BEGIN

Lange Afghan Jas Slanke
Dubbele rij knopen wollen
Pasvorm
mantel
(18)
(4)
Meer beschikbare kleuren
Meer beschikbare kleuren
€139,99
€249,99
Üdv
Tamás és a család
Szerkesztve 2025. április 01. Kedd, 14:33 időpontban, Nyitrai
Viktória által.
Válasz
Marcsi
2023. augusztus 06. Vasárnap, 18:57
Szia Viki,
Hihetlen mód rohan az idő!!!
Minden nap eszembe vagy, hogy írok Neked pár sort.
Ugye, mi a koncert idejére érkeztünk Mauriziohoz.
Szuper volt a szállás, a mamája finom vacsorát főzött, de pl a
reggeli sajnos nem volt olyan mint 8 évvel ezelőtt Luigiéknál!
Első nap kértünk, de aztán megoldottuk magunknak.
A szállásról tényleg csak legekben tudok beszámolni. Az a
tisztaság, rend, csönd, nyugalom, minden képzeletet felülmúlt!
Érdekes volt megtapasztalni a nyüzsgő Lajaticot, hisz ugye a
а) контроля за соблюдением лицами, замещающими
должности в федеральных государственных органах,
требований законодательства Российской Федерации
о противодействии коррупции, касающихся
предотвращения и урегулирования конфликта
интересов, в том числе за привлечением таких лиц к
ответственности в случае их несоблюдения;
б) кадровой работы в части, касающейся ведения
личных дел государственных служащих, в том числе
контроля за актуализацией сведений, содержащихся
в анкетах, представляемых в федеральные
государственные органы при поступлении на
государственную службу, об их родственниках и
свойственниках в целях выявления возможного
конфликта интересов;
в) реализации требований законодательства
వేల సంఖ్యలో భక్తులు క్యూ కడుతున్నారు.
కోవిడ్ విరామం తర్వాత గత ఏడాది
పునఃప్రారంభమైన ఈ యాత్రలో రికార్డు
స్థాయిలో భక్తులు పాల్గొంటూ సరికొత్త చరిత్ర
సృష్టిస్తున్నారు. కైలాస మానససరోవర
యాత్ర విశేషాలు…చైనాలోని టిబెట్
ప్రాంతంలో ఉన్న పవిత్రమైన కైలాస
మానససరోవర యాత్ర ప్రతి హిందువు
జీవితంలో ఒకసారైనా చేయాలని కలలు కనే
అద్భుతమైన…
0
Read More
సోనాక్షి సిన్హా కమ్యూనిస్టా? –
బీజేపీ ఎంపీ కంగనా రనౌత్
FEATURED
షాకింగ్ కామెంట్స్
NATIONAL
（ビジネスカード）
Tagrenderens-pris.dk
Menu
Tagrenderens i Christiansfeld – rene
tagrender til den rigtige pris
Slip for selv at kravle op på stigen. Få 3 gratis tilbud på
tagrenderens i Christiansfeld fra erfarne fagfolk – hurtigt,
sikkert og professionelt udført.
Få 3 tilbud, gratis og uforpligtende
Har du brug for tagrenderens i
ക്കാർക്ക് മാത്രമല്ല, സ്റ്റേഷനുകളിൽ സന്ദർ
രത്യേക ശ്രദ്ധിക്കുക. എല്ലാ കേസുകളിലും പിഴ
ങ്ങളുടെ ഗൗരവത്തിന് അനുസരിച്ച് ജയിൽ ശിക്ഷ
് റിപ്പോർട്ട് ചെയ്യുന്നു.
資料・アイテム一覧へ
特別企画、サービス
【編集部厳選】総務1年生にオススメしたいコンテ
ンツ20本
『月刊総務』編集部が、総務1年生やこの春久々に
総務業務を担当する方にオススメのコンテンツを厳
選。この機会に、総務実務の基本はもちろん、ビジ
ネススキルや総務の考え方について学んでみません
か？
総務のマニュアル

END

**Task details**
Restate every record exactly, leaving nothing out.

**Solution for this exercise**
Lange Afghan Jas Slanke
Dubbele rij knopen wollen
Pasvorm
mantel
(18)
(4)
Meer beschikbare kleuren
Meer beschikbare kleuren
€139,99
€249,99
Üdv
Tamás és a család
Szerkesztve 2025. április 01. Kedd, 14:33 időpontban, Nyitrai
Viktória által.
Válasz
Marcsi
2023. augusztus 06. Vasárnap, 18:57
Szia Viki,
Hihetlen mód rohan az idő!!!
Minden nap eszembe vagy, hogy írok Neked pár sort.
Ugye, mi a koncert idejére érkeztünk Mauriziohoz.
Szuper volt a szállás, a mamája finom vacsorát főzött, de pl a
reggeli sajnos nem volt olyan mint 8 évvel ezelőtt Luigiéknál!
Első nap kértünk, de aztán megoldottuk magunknak.
A szállásról tényleg csak legekben tudok beszámolni. Az a
tisztaság, rend, csönd, nyugalom, minden képzeletet felülmúlt!
Érdekes volt megtapasztalni a nyüzsgő Lajaticot, hisz ugye a
а) контроля за соблюдением лицами, замещающими
должности в федеральных государственных органах,
требований законодательства Российской Федерации
о противодействии коррупции, касающихся
предотвращения и урегулирования конфликта
интересов, в том числе за привлечением таких лиц к
ответственности в случае их несоблюдения;
б) кадровой работы в части, касающейся ведения
личных дел государственных служащих, в том числе
контроля за актуализацией сведений, содержащихся
в анкетах, представляемых в федеральные
государственные органы при поступлении на
государственную службу, об их родственниках и
свойственниках в целях выявления возможного
конфликта интересов;
в) реализации требований законодательства
వేల సంఖ్యలో భక్తులు క్యూ కడుతున్నారు.
కోవిడ్ విరామం తర్వాత గత ఏడాది
పునఃప్రారంభమైన ఈ యాత్రలో రికార్డు
స్థాయిలో భక్తులు పాల్గొంటూ సరికొత్త చరిత్ర
సృష్టిస్తున్నారు. కైలాస మానససరోవర
యాత్ర విశేషాలు…చైనాలోని టిబెట్
ప్రాంతంలో ఉన్న పవిత్రమైన కైలాస
మానససరోవర యాత్ర ప్రతి హిందువు
జీవితంలో ఒకసారైనా చేయాలని కలలు కనే
అద్భుతమైన…
0
Read More
సోనాక్షి సిన్హా కమ్యూనిస్టా? –
బీజేపీ ఎంపీ కంగనా రనౌత్
FEATURED
షాకింగ్ కామెంట్స్
NATIONAL
（ビジネスカード）
Tagrenderens-pris.dk
Menu
Tagrenderens i Christiansfeld – rene
tagrender til den rigtige pris
Slip for selv at kravle op på stigen. Få 3 gratis tilbud på
tagrenderens i Christiansfeld fra erfarne fagfolk – hurtigt,
sikkert og professionelt udført.
Få 3 tilbud, gratis og uforpligtende
Har du brug for tagrenderens i
ക്കാർക്ക് മാത്രമല്ല, സ്റ്റേഷനുകളിൽ സന്ദർ
രത്യേക ശ്രദ്ധിക്കുക. എല്ലാ കേസുകളിലും പിഴ
ങ്ങളുടെ ഗൗരവത്തിന് അനുസരിച്ച് ജയിൽ ശിക്ഷ
് റിപ്പോർട്ട് ചെയ്യുന്നു.
資料・アイテム一覧へ
特別企画、サービス
【編集部厳選】総務1年生にオススメしたいコンテ
ンツ20本
『月刊総務』編集部が、総務1年生やこの春久々に
総務業務を担当する方にオススメのコンテンツを厳
選。この機会に、総務実務の基本はもちろん、ビジ
ネススキルや総務の考え方について学んでみません
か？
総務のマニュアル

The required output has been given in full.